- WORK ITEM:
Transcribe word for word the lines below from the line with "coffee cup: none [213,254,242,309]" through the line with "candle: present [405,128,436,168]", ends included.

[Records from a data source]

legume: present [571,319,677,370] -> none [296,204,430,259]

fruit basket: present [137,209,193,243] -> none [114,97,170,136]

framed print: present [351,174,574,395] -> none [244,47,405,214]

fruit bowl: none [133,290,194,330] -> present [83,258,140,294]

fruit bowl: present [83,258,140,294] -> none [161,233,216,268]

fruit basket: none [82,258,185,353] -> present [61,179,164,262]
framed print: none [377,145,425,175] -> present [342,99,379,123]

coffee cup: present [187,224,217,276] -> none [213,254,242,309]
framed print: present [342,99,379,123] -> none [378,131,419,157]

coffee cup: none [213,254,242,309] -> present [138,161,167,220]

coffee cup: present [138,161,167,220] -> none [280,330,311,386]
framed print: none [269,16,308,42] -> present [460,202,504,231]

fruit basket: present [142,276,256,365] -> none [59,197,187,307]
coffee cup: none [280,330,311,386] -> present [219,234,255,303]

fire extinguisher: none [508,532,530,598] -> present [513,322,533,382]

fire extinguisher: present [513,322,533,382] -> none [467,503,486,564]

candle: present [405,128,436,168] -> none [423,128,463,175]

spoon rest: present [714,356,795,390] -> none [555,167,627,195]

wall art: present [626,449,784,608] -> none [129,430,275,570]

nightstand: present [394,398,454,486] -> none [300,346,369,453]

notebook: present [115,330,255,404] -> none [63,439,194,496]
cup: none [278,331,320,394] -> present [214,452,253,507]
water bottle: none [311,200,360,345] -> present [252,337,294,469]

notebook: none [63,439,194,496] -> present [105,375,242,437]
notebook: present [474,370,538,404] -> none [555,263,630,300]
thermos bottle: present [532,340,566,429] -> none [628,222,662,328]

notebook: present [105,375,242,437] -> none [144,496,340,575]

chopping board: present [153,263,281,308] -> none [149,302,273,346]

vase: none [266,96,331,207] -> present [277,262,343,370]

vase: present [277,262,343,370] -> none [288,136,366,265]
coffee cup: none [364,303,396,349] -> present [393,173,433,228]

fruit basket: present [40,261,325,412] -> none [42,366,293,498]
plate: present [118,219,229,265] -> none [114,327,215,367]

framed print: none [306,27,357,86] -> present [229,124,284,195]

- YOUR RESPONSE:
coffee cup: none [213,254,242,309] -> present [138,161,167,220]

coffee cup: present [138,161,167,220] -> none [280,330,311,386]
framed print: none [269,16,308,42] -> present [460,202,504,231]

fruit basket: present [142,276,256,365] -> none [59,197,187,307]
coffee cup: none [280,330,311,386] -> present [219,234,255,303]

fire extinguisher: none [508,532,530,598] -> present [513,322,533,382]

fire extinguisher: present [513,322,533,382] -> none [467,503,486,564]

candle: present [405,128,436,168] -> none [423,128,463,175]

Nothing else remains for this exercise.